(Stored data)
----
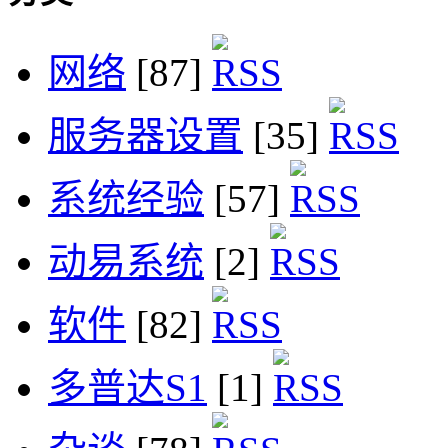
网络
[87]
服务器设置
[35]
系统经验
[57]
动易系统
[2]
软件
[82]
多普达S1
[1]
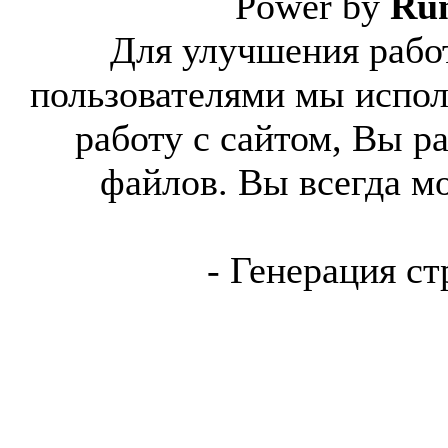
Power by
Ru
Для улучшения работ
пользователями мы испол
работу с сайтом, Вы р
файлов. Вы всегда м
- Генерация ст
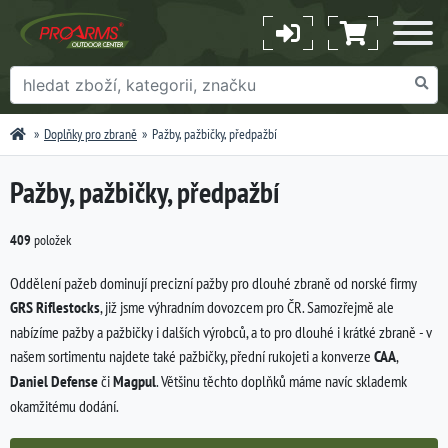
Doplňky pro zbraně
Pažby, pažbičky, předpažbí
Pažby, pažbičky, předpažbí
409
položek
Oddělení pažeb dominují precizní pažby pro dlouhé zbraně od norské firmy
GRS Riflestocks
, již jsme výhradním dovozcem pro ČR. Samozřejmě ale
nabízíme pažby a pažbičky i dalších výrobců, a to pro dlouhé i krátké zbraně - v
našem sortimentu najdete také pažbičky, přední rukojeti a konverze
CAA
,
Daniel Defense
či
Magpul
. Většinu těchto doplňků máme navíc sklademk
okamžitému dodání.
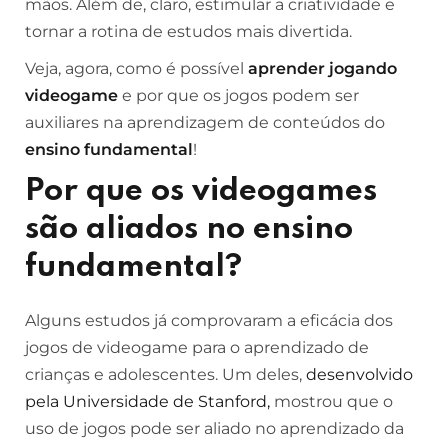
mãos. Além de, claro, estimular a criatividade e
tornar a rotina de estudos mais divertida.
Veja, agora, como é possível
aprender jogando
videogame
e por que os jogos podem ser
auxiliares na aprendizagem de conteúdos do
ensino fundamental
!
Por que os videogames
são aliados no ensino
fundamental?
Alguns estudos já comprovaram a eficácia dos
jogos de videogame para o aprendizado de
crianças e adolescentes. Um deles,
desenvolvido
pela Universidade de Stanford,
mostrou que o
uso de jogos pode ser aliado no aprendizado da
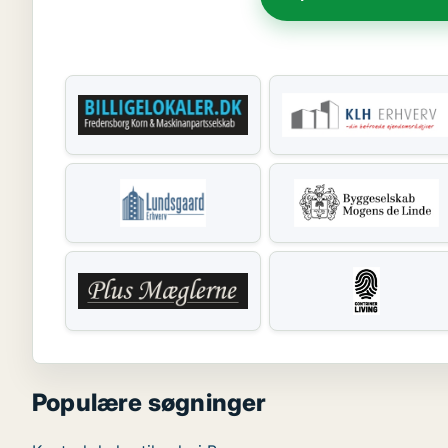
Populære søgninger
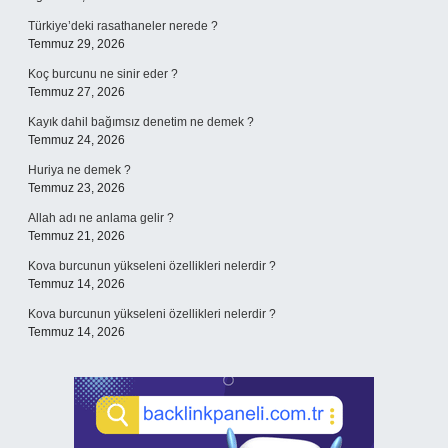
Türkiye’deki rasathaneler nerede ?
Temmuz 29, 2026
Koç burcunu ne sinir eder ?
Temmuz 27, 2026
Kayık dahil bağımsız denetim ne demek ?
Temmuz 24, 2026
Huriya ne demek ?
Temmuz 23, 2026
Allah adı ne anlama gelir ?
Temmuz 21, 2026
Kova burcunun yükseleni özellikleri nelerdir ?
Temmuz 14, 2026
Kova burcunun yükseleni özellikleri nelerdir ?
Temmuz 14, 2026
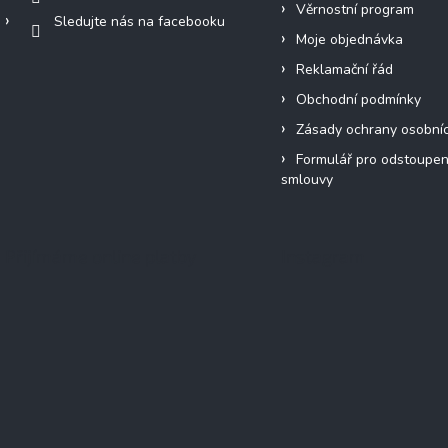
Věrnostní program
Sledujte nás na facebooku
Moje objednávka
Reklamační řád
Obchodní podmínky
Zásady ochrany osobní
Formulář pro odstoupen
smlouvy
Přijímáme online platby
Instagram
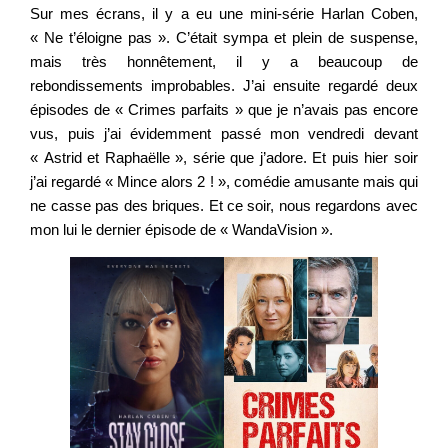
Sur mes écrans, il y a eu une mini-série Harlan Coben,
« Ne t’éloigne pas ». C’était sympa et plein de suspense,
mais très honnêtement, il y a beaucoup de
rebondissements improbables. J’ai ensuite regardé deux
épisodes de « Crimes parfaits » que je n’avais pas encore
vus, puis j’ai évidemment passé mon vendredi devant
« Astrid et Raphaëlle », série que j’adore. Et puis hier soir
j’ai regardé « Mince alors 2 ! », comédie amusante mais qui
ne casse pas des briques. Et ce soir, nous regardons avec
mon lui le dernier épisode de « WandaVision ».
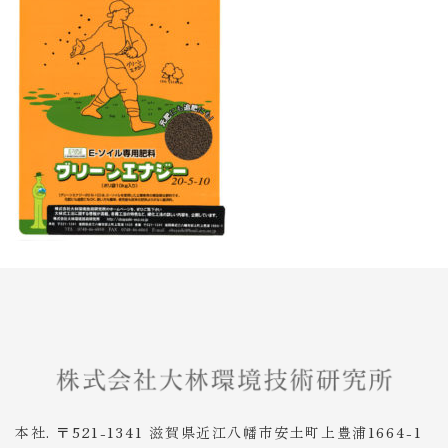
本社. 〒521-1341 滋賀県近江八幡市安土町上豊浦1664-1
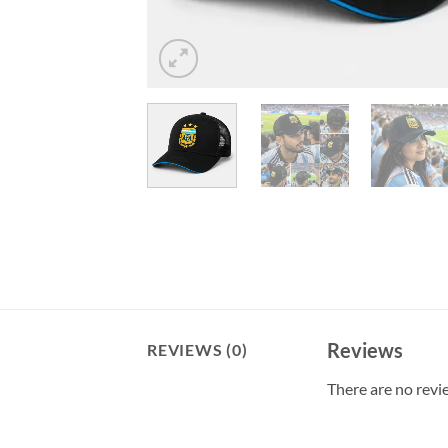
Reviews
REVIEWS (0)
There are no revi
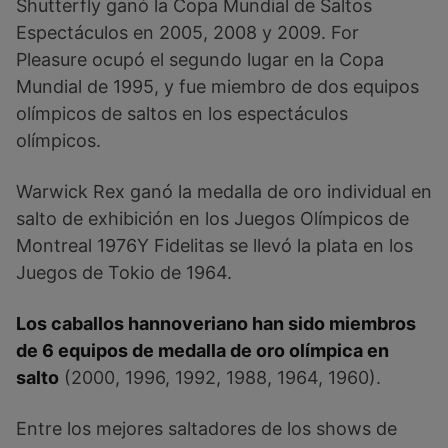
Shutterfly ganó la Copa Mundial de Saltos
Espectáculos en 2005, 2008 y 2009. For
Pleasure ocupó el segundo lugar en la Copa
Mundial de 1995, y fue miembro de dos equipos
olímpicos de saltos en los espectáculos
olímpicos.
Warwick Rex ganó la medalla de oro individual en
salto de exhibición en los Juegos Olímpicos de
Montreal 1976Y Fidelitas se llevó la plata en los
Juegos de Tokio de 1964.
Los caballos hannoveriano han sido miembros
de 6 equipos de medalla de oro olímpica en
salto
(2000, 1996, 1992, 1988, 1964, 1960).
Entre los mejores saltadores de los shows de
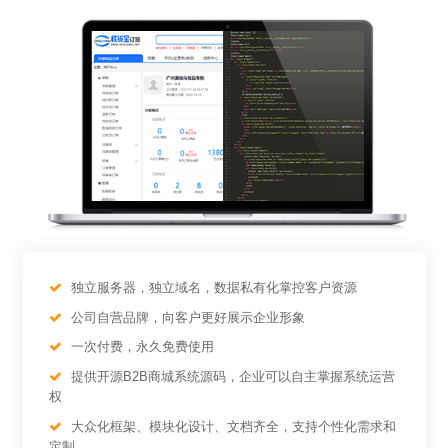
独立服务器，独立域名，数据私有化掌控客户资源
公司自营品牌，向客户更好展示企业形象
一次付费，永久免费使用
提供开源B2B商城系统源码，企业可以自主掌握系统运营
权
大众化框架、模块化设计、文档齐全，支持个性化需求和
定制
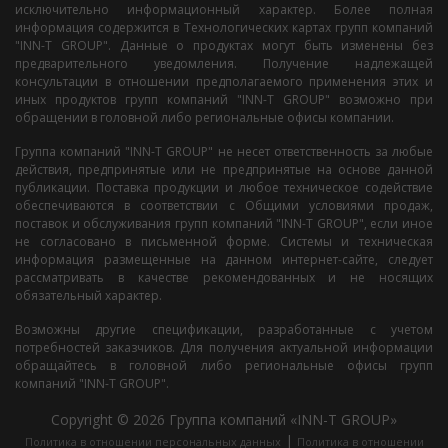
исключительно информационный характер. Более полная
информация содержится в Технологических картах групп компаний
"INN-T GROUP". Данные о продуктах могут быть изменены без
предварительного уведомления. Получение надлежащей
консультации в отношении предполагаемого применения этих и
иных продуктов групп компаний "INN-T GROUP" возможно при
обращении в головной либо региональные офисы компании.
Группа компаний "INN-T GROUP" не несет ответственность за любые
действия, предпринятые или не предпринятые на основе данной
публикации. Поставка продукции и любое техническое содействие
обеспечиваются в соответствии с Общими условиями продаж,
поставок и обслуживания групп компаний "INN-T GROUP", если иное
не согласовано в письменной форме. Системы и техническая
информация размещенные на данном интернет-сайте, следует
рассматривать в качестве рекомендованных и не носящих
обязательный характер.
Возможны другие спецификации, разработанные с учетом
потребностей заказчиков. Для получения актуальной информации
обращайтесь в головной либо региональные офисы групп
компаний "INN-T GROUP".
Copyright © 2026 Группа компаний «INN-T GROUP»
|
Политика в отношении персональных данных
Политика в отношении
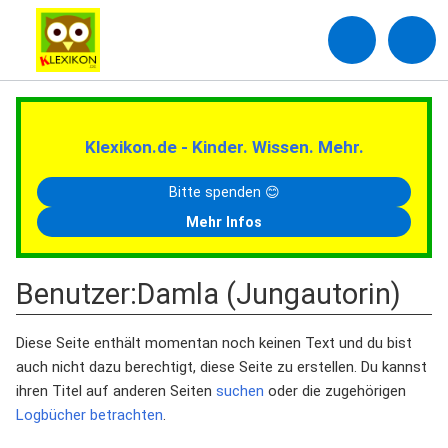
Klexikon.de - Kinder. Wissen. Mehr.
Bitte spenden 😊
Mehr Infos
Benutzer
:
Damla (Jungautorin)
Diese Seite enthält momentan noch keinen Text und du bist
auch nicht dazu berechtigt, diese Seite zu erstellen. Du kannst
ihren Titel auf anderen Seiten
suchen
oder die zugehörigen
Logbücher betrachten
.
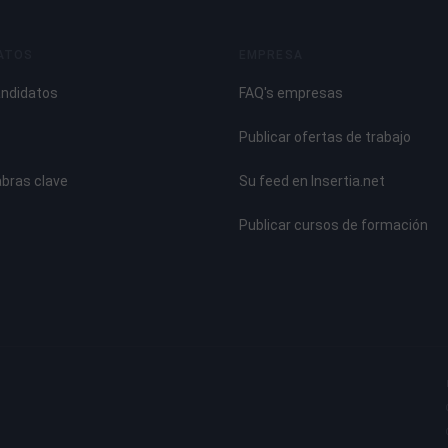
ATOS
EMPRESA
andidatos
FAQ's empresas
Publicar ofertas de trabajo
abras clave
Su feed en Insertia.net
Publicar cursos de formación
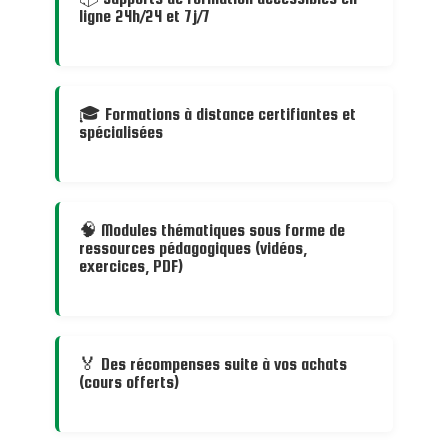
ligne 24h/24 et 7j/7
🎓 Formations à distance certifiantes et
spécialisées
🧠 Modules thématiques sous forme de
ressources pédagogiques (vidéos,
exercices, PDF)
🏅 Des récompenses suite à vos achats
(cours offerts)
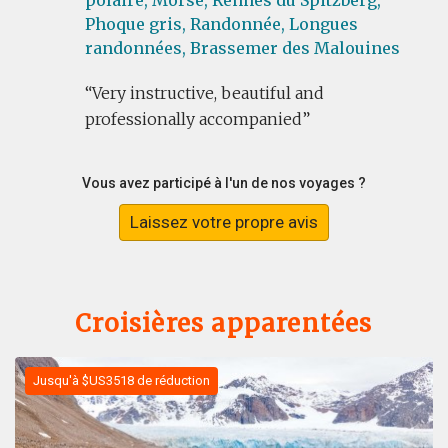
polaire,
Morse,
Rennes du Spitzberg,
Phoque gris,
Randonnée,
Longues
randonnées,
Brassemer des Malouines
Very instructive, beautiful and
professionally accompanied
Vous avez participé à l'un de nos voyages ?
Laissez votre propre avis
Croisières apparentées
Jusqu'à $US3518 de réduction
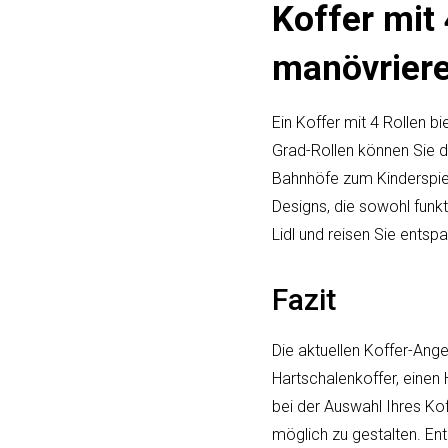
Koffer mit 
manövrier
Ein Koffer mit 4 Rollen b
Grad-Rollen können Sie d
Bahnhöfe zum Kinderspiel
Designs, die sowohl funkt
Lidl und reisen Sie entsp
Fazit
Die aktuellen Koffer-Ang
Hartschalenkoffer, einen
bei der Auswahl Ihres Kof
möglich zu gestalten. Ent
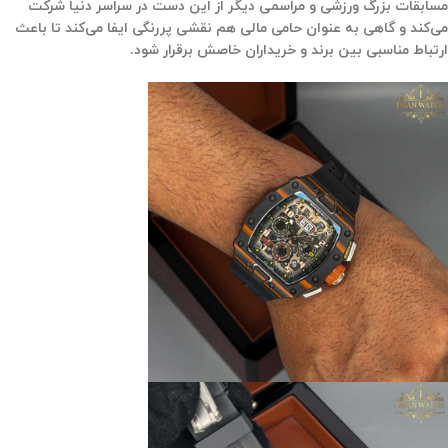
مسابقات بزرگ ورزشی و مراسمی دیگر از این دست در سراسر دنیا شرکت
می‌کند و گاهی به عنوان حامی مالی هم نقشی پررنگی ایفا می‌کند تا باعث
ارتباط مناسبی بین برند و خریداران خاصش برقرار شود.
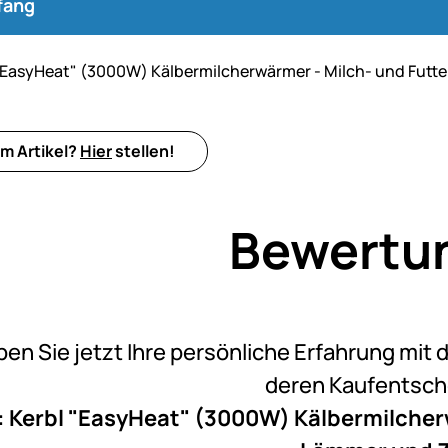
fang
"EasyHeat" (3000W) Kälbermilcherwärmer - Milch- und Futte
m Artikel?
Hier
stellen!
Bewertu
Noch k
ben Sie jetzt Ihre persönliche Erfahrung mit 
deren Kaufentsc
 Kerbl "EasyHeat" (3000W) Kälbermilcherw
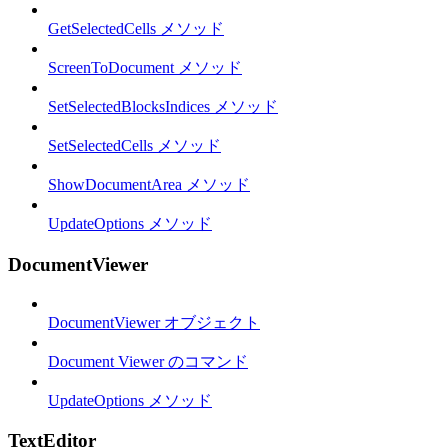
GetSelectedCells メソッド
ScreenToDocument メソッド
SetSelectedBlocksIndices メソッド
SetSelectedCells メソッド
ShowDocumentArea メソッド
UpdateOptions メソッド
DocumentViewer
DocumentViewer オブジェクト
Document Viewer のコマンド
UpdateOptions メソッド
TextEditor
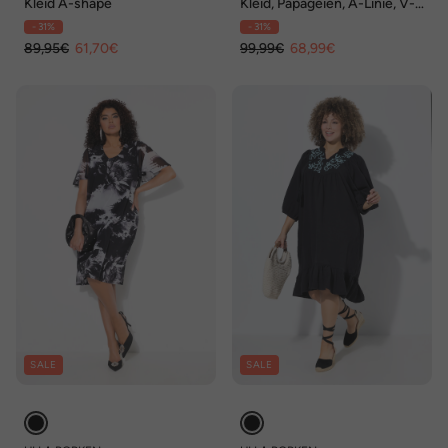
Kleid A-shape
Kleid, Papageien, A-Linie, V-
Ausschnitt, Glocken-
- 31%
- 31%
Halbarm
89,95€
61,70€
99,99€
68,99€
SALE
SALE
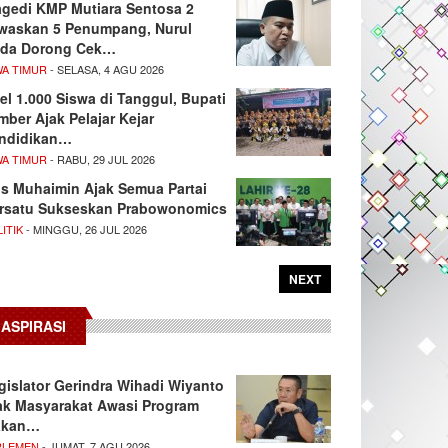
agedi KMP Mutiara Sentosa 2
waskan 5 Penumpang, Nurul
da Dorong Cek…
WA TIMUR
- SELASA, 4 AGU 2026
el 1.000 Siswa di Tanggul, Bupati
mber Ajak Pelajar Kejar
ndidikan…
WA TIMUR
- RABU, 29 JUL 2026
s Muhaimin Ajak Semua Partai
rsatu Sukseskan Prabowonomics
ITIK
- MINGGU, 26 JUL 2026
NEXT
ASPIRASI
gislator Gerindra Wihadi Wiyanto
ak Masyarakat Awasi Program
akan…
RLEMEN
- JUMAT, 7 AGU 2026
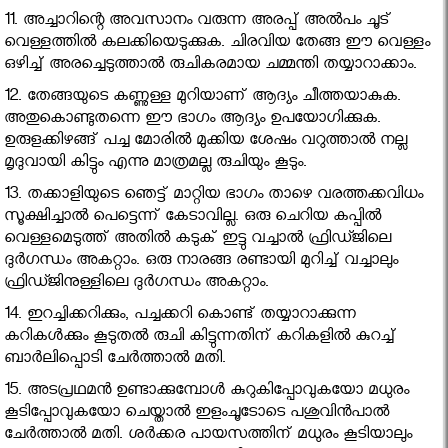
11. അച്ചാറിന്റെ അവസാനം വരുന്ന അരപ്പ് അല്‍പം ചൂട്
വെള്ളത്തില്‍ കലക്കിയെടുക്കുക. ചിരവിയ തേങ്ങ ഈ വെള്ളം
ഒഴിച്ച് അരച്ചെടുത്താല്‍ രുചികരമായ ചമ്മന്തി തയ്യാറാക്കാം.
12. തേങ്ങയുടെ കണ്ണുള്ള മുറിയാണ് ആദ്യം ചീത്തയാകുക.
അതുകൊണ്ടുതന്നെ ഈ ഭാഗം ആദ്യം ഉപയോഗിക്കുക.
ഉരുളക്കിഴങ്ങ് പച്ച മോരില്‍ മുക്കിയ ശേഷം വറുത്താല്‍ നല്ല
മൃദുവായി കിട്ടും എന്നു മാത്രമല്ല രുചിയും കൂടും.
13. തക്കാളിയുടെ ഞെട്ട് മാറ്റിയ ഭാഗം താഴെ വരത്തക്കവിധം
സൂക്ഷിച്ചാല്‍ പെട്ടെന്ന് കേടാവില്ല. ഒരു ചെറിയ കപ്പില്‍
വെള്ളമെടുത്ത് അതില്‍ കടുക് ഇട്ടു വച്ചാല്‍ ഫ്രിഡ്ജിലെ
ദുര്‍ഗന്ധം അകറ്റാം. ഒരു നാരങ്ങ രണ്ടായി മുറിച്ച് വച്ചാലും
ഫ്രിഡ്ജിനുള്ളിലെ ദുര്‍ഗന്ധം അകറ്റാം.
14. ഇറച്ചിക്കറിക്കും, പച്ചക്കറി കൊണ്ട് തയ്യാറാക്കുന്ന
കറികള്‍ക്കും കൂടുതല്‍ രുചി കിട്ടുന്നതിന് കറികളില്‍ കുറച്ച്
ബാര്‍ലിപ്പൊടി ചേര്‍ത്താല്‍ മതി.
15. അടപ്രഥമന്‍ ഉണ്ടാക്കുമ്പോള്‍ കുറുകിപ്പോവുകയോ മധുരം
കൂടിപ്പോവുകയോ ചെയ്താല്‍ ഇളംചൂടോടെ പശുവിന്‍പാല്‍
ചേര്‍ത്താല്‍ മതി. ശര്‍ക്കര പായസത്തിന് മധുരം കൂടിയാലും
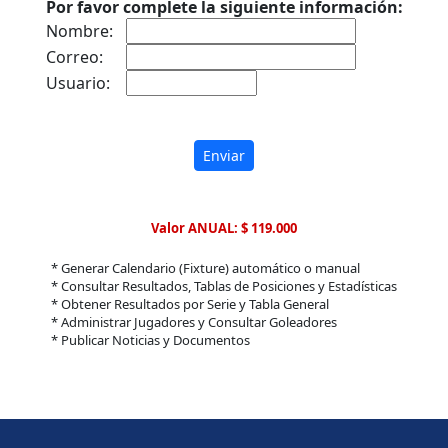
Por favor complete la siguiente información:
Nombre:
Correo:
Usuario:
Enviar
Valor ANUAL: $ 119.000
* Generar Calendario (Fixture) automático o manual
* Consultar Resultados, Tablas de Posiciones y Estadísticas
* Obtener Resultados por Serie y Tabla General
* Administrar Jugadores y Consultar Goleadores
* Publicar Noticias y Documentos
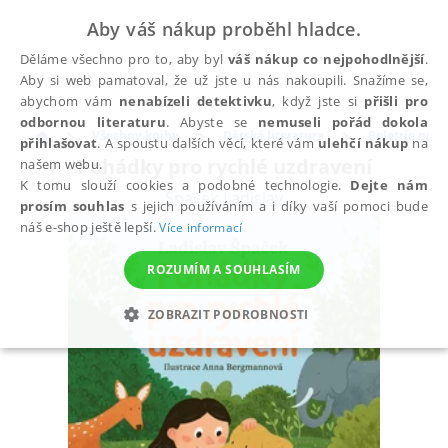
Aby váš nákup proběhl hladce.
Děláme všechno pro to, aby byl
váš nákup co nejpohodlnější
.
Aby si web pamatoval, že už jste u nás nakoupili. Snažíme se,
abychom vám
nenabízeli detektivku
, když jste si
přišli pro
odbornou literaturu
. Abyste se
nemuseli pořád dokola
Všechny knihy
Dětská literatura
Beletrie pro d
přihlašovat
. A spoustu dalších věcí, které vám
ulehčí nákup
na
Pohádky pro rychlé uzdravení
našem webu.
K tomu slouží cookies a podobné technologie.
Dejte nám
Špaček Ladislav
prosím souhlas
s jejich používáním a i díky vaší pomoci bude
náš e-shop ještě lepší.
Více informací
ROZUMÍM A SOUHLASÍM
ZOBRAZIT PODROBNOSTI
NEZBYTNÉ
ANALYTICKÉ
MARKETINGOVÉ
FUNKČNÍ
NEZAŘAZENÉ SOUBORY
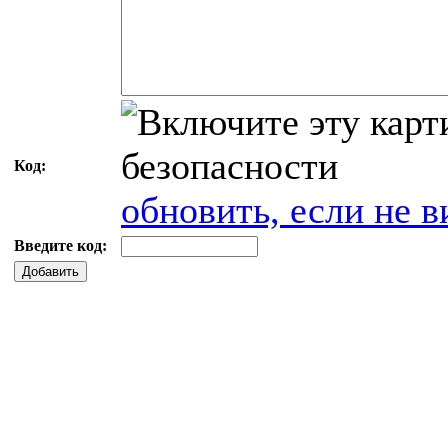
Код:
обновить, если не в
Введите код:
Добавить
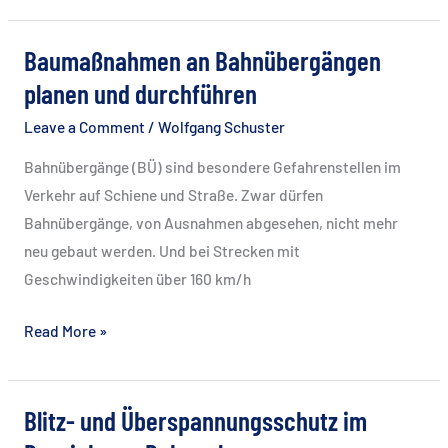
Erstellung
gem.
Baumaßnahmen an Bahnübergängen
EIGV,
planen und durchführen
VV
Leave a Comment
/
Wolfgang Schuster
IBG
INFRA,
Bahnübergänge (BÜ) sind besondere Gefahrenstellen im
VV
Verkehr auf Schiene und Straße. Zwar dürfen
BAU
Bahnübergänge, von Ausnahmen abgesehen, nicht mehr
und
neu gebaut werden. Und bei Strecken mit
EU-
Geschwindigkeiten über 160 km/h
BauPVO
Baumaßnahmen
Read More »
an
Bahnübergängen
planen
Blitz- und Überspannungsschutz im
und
----
Please filter the entries above down to the lines holding "информация" and copy them.

(Exercise answer)
информация содержится в Технологических картах групп компаний
информация размещенные на данном интернет-сайте, следует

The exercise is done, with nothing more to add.